I have light yellow brown eyes, what is a good shadow color to make them really stand out?? I am sick of neutral browns


----------



## Shadowy Lady (Dec 12, 2009)

my eye colour is sorta like yours. It looks yellow or golden with brown flecks in most lights. In reality and from close, it's like an olive-y colour, here's a pic:






I find that browns are actually the worst colours for me. They do absolutely nothing for my eye colour but hide the golden flecks. I favour colours like navy blue, green, gold, peach and purple. Pretty much any colour that makes hazel eyes pop. HTH


----------



## MaskedBeauty (Dec 12, 2009)

Pink will really bring out the golden color in your eyes.


----------



## euphrosyne_rose (Dec 12, 2009)

I'm not sure about your skin and hair color but one suggestion is a shimmery navy blue. I know that doesn't really seem like an everyday color and for some people it's not, but with such an unusual eye color you could pull it off or even use blue as a crease color with a more subtle lid color. I have green eyes with a touch of gold around the iris and nothing brings out that gold more than navy blue. 

I would also think that maybe some greens and purples would work too. I was thinking maybe a shimmery lighter green like maybe a sage green or even Humid by MAC. I would suggest maybe trying one of the mineral makeup companies that do samples like TheSheSpace and getting some samples to try out some different stuff without spending a bunch of money.
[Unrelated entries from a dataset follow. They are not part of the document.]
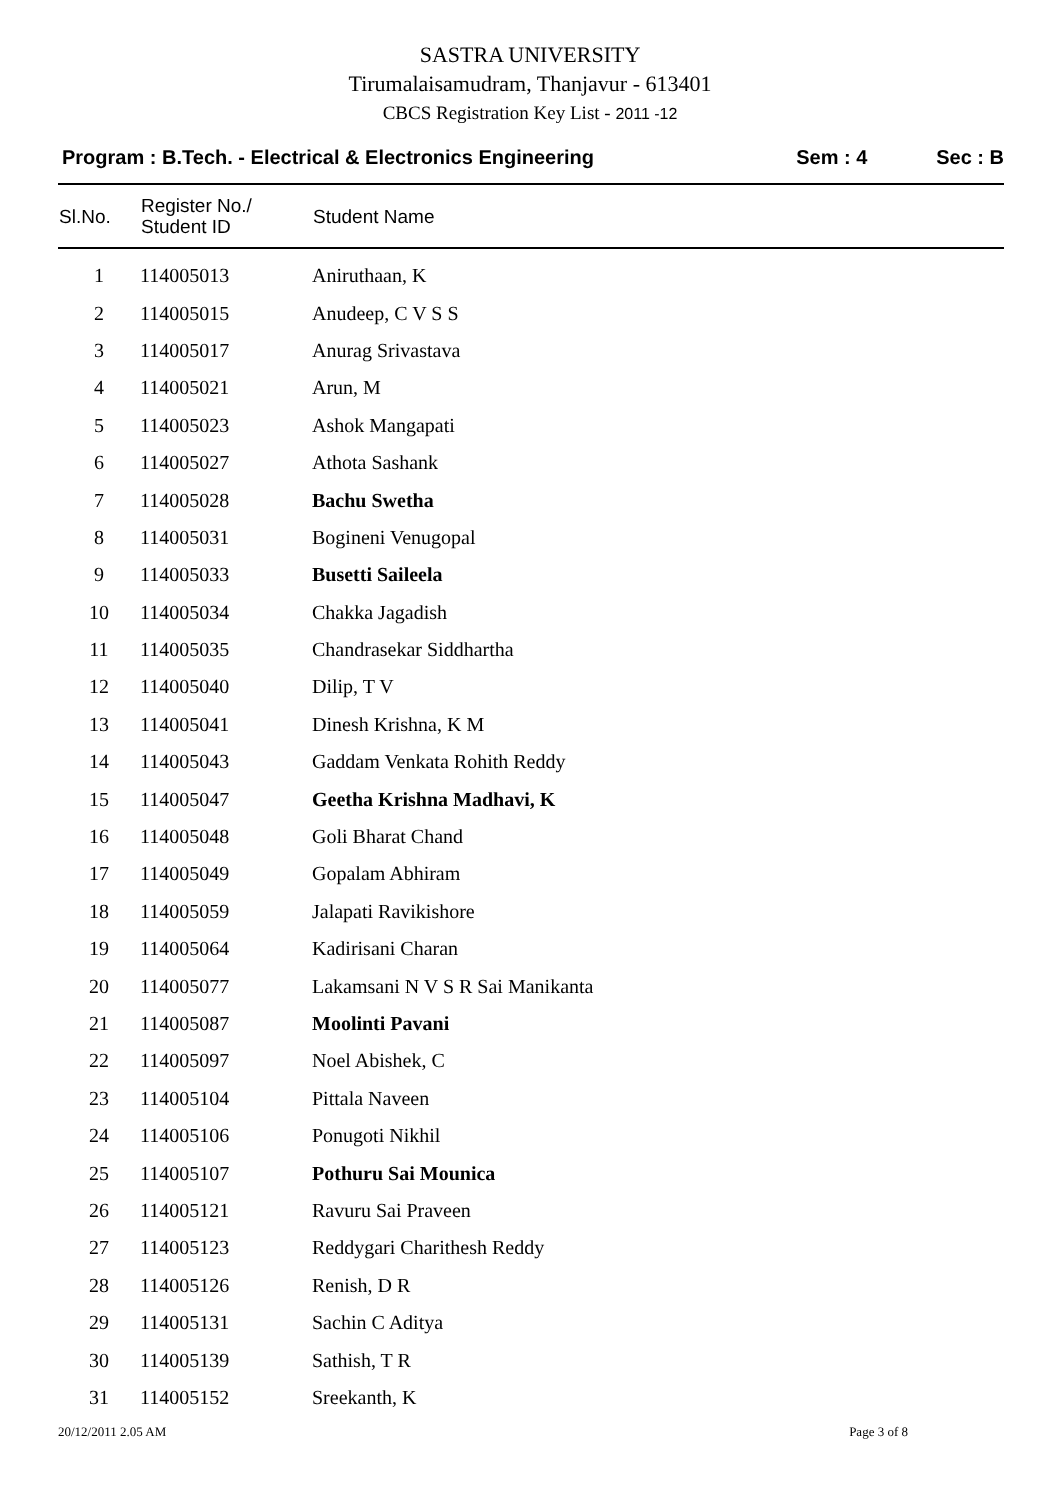SASTRA UNIVERSITY
Tirumalaisamudram, Thanjavur - 613401
CBCS Registration Key List - 2011 -12
Program : B.Tech. - Electrical & Electronics Engineering
Sem : 4 Sec : B
| Sl.No. | Register No./ Student ID | Student Name |
| --- | --- | --- |
| 1 | 114005013 | Aniruthaan, K |
| 2 | 114005015 | Anudeep, C V S S |
| 3 | 114005017 | Anurag Srivastava |
| 4 | 114005021 | Arun, M |
| 5 | 114005023 | Ashok Mangapati |
| 6 | 114005027 | Athota Sashank |
| 7 | 114005028 | Bachu Swetha |
| 8 | 114005031 | Bogineni Venugopal |
| 9 | 114005033 | Busetti Saileela |
| 10 | 114005034 | Chakka Jagadish |
| 11 | 114005035 | Chandrasekar Siddhartha |
| 12 | 114005040 | Dilip, T V |
| 13 | 114005041 | Dinesh Krishna, K M |
| 14 | 114005043 | Gaddam Venkata Rohith Reddy |
| 15 | 114005047 | Geetha Krishna Madhavi, K |
| 16 | 114005048 | Goli Bharat Chand |
| 17 | 114005049 | Gopalam Abhiram |
| 18 | 114005059 | Jalapati Ravikishore |
| 19 | 114005064 | Kadirisani Charan |
| 20 | 114005077 | Lakamsani N V S R Sai Manikanta |
| 21 | 114005087 | Moolinti Pavani |
| 22 | 114005097 | Noel Abishek, C |
| 23 | 114005104 | Pittala Naveen |
| 24 | 114005106 | Ponugoti Nikhil |
| 25 | 114005107 | Pothuru Sai Mounica |
| 26 | 114005121 | Ravuru Sai Praveen |
| 27 | 114005123 | Reddygari Charithesh Reddy |
| 28 | 114005126 | Renish, D R |
| 29 | 114005131 | Sachin C Aditya |
| 30 | 114005139 | Sathish, T R |
| 31 | 114005152 | Sreekanth, K |
20/12/2011 2.05 AM Page 3 of 8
That way, you can play around with some stuff, find what you like and then find something more "permanent" to buy. HTH!!


----------



## gildedangel (Dec 12, 2009)

Purple!!!!


----------



## patchoulirose (Dec 12, 2009)

thank you so much! I think i might try green for the first time tomorrow! Yes shadowy lady similar to yours maybe a tad more yellowy! I will post pics when i do the green (perfect it) ;o)


----------



## LMD84 (Dec 12, 2009)

i think maybe greens would look lovely on your eyes. antique green pigment would look lovely on you. it's only available at the pro store though.... or shadows like humid, swimming and club would look good


----------



## MizzTropical (Dec 12, 2009)

purple,green,pink, and gold.


----------



## LeeleeBell (Dec 12, 2009)

I have that eye color too...almost hazel, but more a light caramel/yellow brown.

Purples REALLY make my eye color pop...every single time I wear purple e/s I get  compliments.

Blues, teals and bronzy colors also "pop". Gotta say pink does nothing for me though.


----------



## patchoulirose (Dec 12, 2009)

OMG! I just did green for the first time and my eyes look sooo sultry and amazing! I was always afraid of green....god I wish I wasnt, I used ud shattered on middle to outer half a light clinque green as all over wash this darker green in too faced palette on outer area and crease...then put dabbed green olive pigment over that blended and lined the inside waterline with black and underneath i lined with shattered and then a teal eyeliner....holy crap! I love this....thank you...next stop blues


----------



## xsnowwhite (Dec 14, 2009)

purple or green! myeyes are similar and urban decay mildew is perfect for brining my eye color out


----------